UAE authorities should immediately drop all charges against an Emirati academic and a Jordanian journalist that relate to peaceful criticism of Emirati and Egyptian authorities, Human Rights Watch said on Sunday.
The Emirati academic, Nasser bin Ghaith, faces charges that include “engaging in hostility against Egypt,” following online comments made before his arrest in August 2014. The UAE-based Jordanian journalist, Tayseer al-Najjar, informed his family that his detention since December 2015, relates to his online criticism of Israeli military actions in Gaza and the Egyptian security forces’ destruction of tunnels between Gaza and the Sinai region of Egypt.

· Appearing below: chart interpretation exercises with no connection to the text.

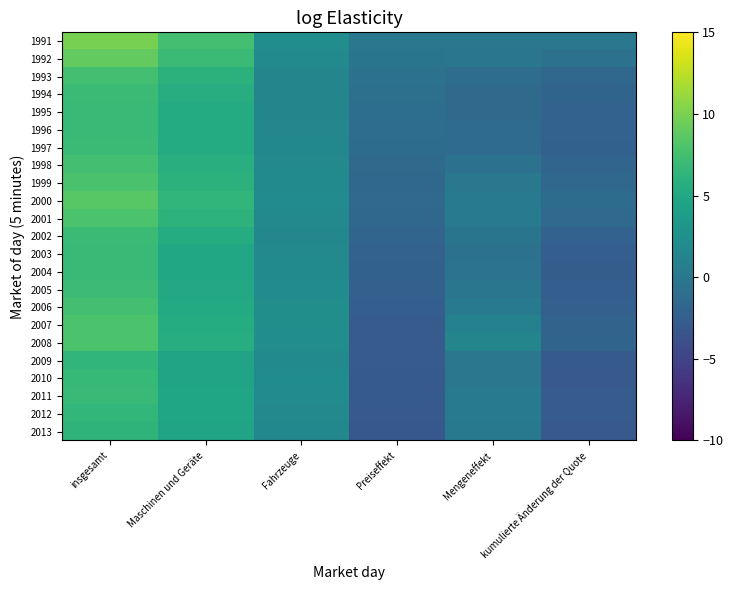

Between insgesamt and Mengeneffekt, which is larger?

insgesamt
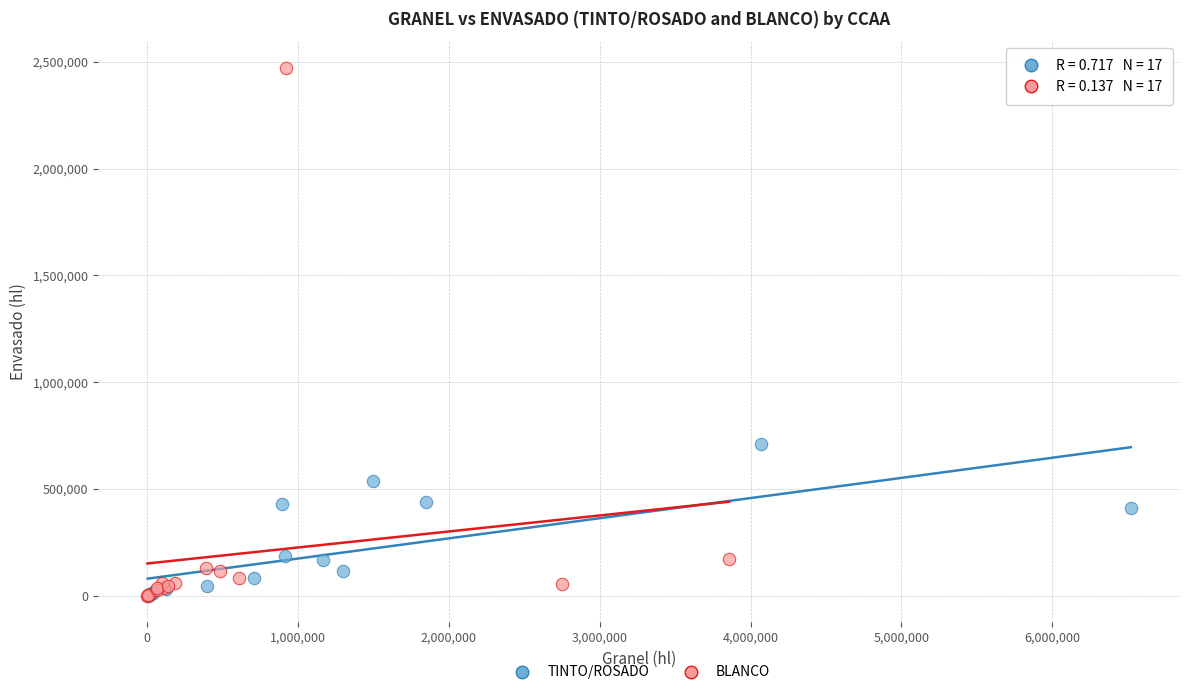

Which series reaches the maximum Y coordinate?

BLANCO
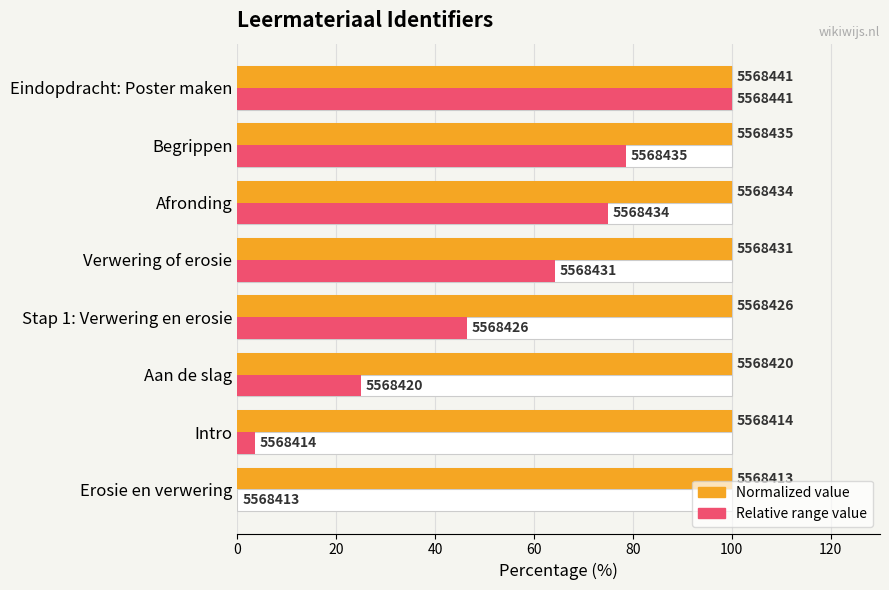

The value of Identifier (normalized %) at Stap 1: Verwering en erosie is 100.0. True or false?

True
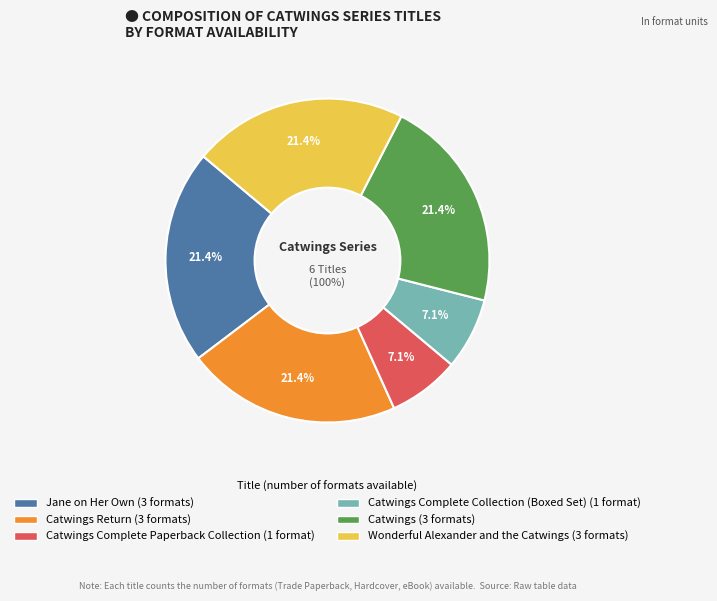

To the nearest percent, what percentage of the pie is Catwings Complete Collection (Boxed Set)?

7%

“UAE authorities seem to believe they have the right to detain anyone who ever expressed any views, anywhere, that they disagree with,” said Joe Stork, deputy Middle East director. “There is no justification for throwing a journalist, or anyone else, into prison for expressing a peaceful opinion.”
Bin Ghaith and al-Najjar both spent time in incommunicado detention after their arrests. Local sources who asked not to be named for their protection told Human Rights Watch it is likely that they were held at a state security facility in Abu Dhabi that has been the subject of numerous credible allegations of torture.
Bin Ghaith’s whereabouts remain unknown, although he appeared at the Federal Supreme Court in Abu Dhabi for court sessions on April 4 and May 2, 2016. Media reports about the May 2 session indicate that he is accused of violating various provisions of the penal code, a 2012 cybercrime law, and a 2014 counterterrorism law. Some of these charges, according to local media reports, relate to “six tweets and images ridiculing the Egyptian president and government.” UAE authorities should immediately investigate the allegations of torture that local sources said bin Ghaith made to the judge at the May 2, 2016 hearing, Human Rights Watch said. Bin Ghaith is scheduled to appear in court again on May 23.
Majida Hourani, al-Najjar’s wife, told Human Rights Watch that she has been able to speak to her husband by telephone since his transfer to Al Wathba prison in early March. She said that her husband told her he has not been formally charged. She said he had posted the social media comments that UAE authorities had questioned him about in July 2014, nearly a year before he moved to the UAE to take up employment there.
UAE authorities do not allow Human Rights Watch access to the country. UAE residents known to have spoken with rights groups are at serious risk of arbitrary detention and imprisonment. The UAE’s 2014 counterterrorism law provides for the death penalty for people whose activities are found to “undermine national unity or social peace,” neither of which are defined in the law.
“What the UAE characterizes as hostility against foreign governments is what most people consider criticism or analysis,” Stork said. “This is a prime example of the UAE practice of invoking national security to persecute peaceful critics.”